(Dataset items)
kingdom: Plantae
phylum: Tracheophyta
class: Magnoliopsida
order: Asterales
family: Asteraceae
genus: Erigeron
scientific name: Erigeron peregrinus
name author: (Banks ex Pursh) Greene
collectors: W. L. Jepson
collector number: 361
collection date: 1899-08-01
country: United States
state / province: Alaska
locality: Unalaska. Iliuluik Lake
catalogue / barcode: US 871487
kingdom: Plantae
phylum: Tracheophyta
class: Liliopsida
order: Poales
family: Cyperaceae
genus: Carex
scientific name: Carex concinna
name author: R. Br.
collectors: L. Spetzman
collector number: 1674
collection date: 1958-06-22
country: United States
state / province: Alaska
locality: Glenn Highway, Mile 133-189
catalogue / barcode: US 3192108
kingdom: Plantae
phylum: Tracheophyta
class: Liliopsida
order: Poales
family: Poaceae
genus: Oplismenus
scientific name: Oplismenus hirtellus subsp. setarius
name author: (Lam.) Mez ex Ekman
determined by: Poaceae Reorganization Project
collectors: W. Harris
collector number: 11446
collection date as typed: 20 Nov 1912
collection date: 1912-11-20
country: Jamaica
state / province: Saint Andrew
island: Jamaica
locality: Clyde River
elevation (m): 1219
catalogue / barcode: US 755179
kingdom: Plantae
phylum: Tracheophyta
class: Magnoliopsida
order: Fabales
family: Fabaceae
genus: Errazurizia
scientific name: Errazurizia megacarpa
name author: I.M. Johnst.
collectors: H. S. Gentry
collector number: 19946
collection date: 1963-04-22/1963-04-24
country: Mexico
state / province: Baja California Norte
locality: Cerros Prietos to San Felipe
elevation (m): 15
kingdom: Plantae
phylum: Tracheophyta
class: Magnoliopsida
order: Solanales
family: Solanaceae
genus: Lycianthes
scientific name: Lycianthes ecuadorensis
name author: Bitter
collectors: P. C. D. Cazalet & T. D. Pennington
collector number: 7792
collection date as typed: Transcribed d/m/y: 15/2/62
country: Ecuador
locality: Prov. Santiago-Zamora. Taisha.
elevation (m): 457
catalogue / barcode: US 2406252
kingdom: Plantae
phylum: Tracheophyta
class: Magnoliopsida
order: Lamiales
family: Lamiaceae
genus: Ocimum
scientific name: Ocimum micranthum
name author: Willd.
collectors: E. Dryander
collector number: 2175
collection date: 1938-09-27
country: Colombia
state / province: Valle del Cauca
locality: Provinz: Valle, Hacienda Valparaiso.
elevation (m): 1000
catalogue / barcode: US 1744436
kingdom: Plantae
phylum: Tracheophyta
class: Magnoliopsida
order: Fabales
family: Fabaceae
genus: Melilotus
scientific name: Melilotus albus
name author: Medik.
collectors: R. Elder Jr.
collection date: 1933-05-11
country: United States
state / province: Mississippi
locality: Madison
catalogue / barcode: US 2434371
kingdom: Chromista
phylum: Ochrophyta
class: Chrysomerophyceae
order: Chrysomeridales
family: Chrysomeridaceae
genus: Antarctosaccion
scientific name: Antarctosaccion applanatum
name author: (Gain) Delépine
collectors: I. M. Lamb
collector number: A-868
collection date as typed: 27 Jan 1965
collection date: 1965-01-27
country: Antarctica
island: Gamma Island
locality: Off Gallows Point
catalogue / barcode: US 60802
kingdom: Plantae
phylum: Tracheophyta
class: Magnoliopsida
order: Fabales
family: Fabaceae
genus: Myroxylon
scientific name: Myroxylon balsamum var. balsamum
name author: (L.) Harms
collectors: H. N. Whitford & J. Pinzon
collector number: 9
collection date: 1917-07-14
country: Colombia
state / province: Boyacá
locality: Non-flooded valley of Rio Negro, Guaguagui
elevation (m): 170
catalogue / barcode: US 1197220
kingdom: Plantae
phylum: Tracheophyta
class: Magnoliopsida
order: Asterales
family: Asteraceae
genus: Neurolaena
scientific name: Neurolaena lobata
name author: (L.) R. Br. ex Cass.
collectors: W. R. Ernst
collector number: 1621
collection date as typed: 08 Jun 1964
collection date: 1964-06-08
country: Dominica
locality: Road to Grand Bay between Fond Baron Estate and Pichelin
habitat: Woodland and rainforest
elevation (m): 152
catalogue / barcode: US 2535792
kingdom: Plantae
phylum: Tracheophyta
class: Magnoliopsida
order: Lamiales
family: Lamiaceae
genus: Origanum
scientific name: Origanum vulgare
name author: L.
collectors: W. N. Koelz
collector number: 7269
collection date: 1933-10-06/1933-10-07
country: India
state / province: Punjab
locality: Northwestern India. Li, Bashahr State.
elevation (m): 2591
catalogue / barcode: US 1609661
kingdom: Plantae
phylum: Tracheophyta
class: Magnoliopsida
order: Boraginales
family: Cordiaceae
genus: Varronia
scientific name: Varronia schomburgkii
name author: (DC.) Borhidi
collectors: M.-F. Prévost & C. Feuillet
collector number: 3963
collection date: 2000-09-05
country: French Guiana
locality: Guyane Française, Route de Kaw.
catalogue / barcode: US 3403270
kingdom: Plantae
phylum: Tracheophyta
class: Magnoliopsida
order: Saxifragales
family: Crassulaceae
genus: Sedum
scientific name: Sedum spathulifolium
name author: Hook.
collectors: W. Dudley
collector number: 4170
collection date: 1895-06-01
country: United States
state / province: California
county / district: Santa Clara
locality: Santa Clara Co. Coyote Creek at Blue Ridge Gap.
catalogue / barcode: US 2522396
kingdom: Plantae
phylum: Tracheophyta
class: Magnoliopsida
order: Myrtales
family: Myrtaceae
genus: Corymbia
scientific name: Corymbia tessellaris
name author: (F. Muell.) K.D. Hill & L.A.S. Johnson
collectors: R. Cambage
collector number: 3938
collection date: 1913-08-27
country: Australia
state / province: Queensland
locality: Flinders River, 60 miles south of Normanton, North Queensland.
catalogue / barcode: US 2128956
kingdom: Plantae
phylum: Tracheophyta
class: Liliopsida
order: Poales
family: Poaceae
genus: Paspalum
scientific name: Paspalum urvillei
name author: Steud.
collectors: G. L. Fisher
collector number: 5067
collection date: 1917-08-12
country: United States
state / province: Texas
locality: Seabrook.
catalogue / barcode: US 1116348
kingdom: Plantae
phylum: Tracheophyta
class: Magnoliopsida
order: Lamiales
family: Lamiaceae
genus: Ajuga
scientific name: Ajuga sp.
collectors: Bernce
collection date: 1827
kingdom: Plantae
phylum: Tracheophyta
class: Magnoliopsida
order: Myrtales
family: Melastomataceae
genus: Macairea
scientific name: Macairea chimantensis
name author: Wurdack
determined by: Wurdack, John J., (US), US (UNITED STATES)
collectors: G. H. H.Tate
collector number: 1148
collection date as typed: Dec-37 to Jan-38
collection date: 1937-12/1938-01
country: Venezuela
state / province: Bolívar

▸ Direction
Put each line of the listing above into a JSON list of strings, one string per line, leaving out any blank lines.

▸ Answer to the problem
[
  "kingdom: Plantae",
  "phylum: Tracheophyta",
  "class: Magnoliopsida",
  "order: Asterales",
  "family: Asteraceae",
  "genus: Erigeron",
  "scientific name: Erigeron peregrinus",
  "name author: (Banks ex Pursh) Greene",
  "collectors: W. L. Jepson",
  "collector number: 361",
  "collection date: 1899-08-01",
  "country: United States",
  "state / province: Alaska",
  "locality: Unalaska. Iliuluik Lake",
  "catalogue / barcode: US 871487",
  "kingdom: Plantae",
  "phylum: Tracheophyta",
  "class: Liliopsida",
  "order: Poales",
  "family: Cyperaceae",
  "genus: Carex",
  "scientific name: Carex concinna",
  "name author: R. Br.",
  "collectors: L. Spetzman",
  "collector number: 1674",
  "collection date: 1958-06-22",
  "country: United States",
  "state / province: Alaska",
  "locality: Glenn Highway, Mile 133-189",
  "catalogue / barcode: US 3192108",
  "kingdom: Plantae",
  "phylum: Tracheophyta",
  "class: Liliopsida",
  "order: Poales",
  "family: Poaceae",
  "genus: Oplismenus",
  "scientific name: Oplismenus hirtellus subsp. setarius",
  "name author: (Lam.) Mez ex Ekman",
  "determined by: Poaceae Reorganization Project",
  "collectors: W. Harris",
  "collector number: 11446",
  "collection date as typed: 20 Nov 1912",
  "collection date: 1912-11-20",
  "country: Jamaica",
  "state / province: Saint Andrew",
  "island: Jamaica",
  "locality: Clyde River",
  "elevation (m): 1219",
  "catalogue / barcode: US 755179",
  "kingdom: Plantae",
  "phylum: Tracheophyta",
  "class: Magnoliopsida",
  "order: Fabales",
  "family: Fabaceae",
  "genus: Errazurizia",
  "scientific name: Errazurizia megacarpa",
  "name author: I.M. Johnst.",
  "collectors: H. S. Gentry",
  "collector number: 19946",
  "collection date: 1963-04-22/1963-04-24",
  "country: Mexico",
  "state / province: Baja California Norte",
  "locality: Cerros Prietos to San Felipe",
  "elevation (m): 15",
  "kingdom: Plantae",
  "phylum: Tracheophyta",
  "class: Magnoliopsida",
  "order: Solanales",
  "family: Solanaceae",
  "genus: Lycianthes",
  "scientific name: Lycianthes ecuadorensis",
  "name author: Bitter",
  "collectors: P. C. D. Cazalet & T. D. Pennington",
  "collector number: 7792",
  "collection date as typed: Transcribed d/m/y: 15/2/62",
  "country: Ecuador",
  "locality: Prov. Santiago-Zamora. Taisha.",
  "elevation (m): 457",
  "catalogue / barcode: US 2406252",
  "kingdom: Plantae",
  "phylum: Tracheophyta",
  "class: Magnoliopsida",
  "order: Lamiales",
  "family: Lamiaceae",
  "genus: Ocimum",
  "scientific name: Ocimum micranthum",
  "name author: Willd.",
  "collectors: E. Dryander",
  "collector number: 2175",
  "collection date: 1938-09-27",
  "country: Colombia",
  "state / province: Valle del Cauca",
  "locality: Provinz: Valle, Hacienda Valparaiso.",
  "elevation (m): 1000",
  "catalogue / barcode: US 1744436",
  "kingdom: Plantae",
  "phylum: Tracheophyta",
  "class: Magnoliopsida",
  "order: Fabales",
  "family: Fabaceae",
  "genus: Melilotus",
  "scientific name: Melilotus albus",
  "name author: Medik.",
  "collectors: R. Elder Jr.",
  "collection date: 1933-05-11",
  "country: United States",
  "state / province: Mississippi",
  "locality: Madison",
  "catalogue / barcode: US 2434371",
  "kingdom: Chromista",
  "phylum: Ochrophyta",
  "class: Chrysomerophyceae",
  "order: Chrysomeridales",
  "family: Chrysomeridaceae",
  "genus: Antarctosaccion",
  "scientific name: Antarctosaccion applanatum",
  "name author: (Gain) Delépine",
  "collectors: I. M. Lamb",
  "collector number: A-868",
  "collection date as typed: 27 Jan 1965",
  "collection date: 1965-01-27",
  "country: Antarctica",
  "island: Gamma Island",
  "locality: Off Gallows Point",
  "catalogue / barcode: US 60802",
  "kingdom: Plantae",
  "phylum: Tracheophyta",
  "class: Magnoliopsida",
  "order: Fabales",
  "family: Fabaceae",
  "genus: Myroxylon",
  "scientific name: Myroxylon balsamum var. balsamum",
  "name author: (L.) Harms",
  "collectors: H. N. Whitford & J. Pinzon",
  "collector number: 9",
  "collection date: 1917-07-14",
  "country: Colombia",
  "state / province: Boyacá",
  "locality: Non-flooded valley of Rio Negro, Guaguagui",
  "elevation (m): 170",
  "catalogue / barcode: US 1197220",
  "kingdom: Plantae",
  "phylum: Tracheophyta",
  "class: Magnoliopsida",
  "order: Asterales",
  "family: Asteraceae",
  "genus: Neurolaena",
  "scientific name: Neurolaena lobata",
  "name author: (L.) R. Br. ex Cass.",
  "collectors: W. R. Ernst",
  "collector number: 1621",
  "collection date as typed: 08 Jun 1964",
  "collection date: 1964-06-08",
  "country: Dominica",
  "locality: Road to Grand Bay between Fond Baron Estate and Pichelin",
  "habitat: Woodland and rainforest",
  "elevation (m): 152",
  "catalogue / barcode: US 2535792",
  "kingdom: Plantae",
  "phylum: Tracheophyta",
  "class: Magnoliopsida",
  "order: Lamiales",
  "family: Lamiaceae",
  "genus: Origanum",
  "scientific name: Origanum vulgare",
  "name author: L.",
  "collectors: W. N. Koelz",
  "collector number: 7269",
  "collection date: 1933-10-06/1933-10-07",
  "country: India",
  "state / province: Punjab",
  "locality: Northwestern India. Li, Bashahr State.",
  "elevation (m): 2591",
  "catalogue / barcode: US 1609661",
  "kingdom: Plantae",
  "phylum: Tracheophyta",
  "class: Magnoliopsida",
  "order: Boraginales",
  "family: Cordiaceae",
  "genus: Varronia",
  "scientific name: Varronia schomburgkii",
  "name author: (DC.) Borhidi",
  "collectors: M.-F. Prévost & C. Feuillet",
  "collector number: 3963",
  "collection date: 2000-09-05",
  "country: French Guiana",
  "locality: Guyane Française, Route de Kaw.",
  "catalogue / barcode: US 3403270",
  "kingdom: Plantae",
  "phylum: Tracheophyta",
  "class: Magnoliopsida",
  "order: Saxifragales",
  "family: Crassulaceae",
  "genus: Sedum",
  "scientific name: Sedum spathulifolium",
  "name author: Hook.",
  "collectors: W. Dudley",
  "collector number: 4170",
  "collection date: 1895-06-01",
  "country: United States",
  "state / province: California",
  "county / district: Santa Clara",
  "locality: Santa Clara Co. Coyote Creek at Blue Ridge Gap.",
  "catalogue / barcode: US 2522396",
  "kingdom: Plantae",
  "phylum: Tracheophyta",
  "class: Magnoliopsida",
  "order: Myrtales",
  "family: Myrtaceae",
  "genus: Corymbia",
  "scientific name: Corymbia tessellaris",
  "name author: (F. Muell.) K.D. Hill & L.A.S. Johnson",
  "collectors: R. Cambage",
  "collector number: 3938",
  "collection date: 1913-08-27",
  "country: Australia",
  "state / province: Queensland",
  "locality: Flinders River, 60 miles south of Normanton, North Queensland.",
  "catalogue / barcode: US 2128956",
  "kingdom: Plantae",
  "phylum: Tracheophyta",
  "class: Liliopsida",
  "order: Poales",
  "family: Poaceae",
  "genus: Paspalum",
  "scientific name: Paspalum urvillei",
  "name author: Steud.",
  "collectors: G. L. Fisher",
  "collector number: 5067",
  "collection date: 1917-08-12",
  "country: United States",
  "state / province: Texas",
  "locality: Seabrook.",
  "catalogue / barcode: US 1116348",
  "kingdom: Plantae",
  "phylum: Tracheophyta",
  "class: Magnoliopsida",
  "order: Lamiales",
  "family: Lamiaceae",
  "genus: Ajuga",
  "scientific name: Ajuga sp.",
  "collectors: Bernce",
  "collection date: 1827",
  "kingdom: Plantae",
  "phylum: Tracheophyta",
  "class: Magnoliopsida",
  "order: Myrtales",
  "family: Melastomataceae",
  "genus: Macairea",
  "scientific name: Macairea chimantensis",
  "name author: Wurdack",
  "determined by: Wurdack, John J., (US), US (UNITED STATES)",
  "collectors: G. H. H.Tate",
  "collector number: 1148",
  "collection date as typed: Dec-37 to Jan-38",
  "collection date: 1937-12/1938-01",
  "country: Venezuela",
  "state / province: Bolívar"
]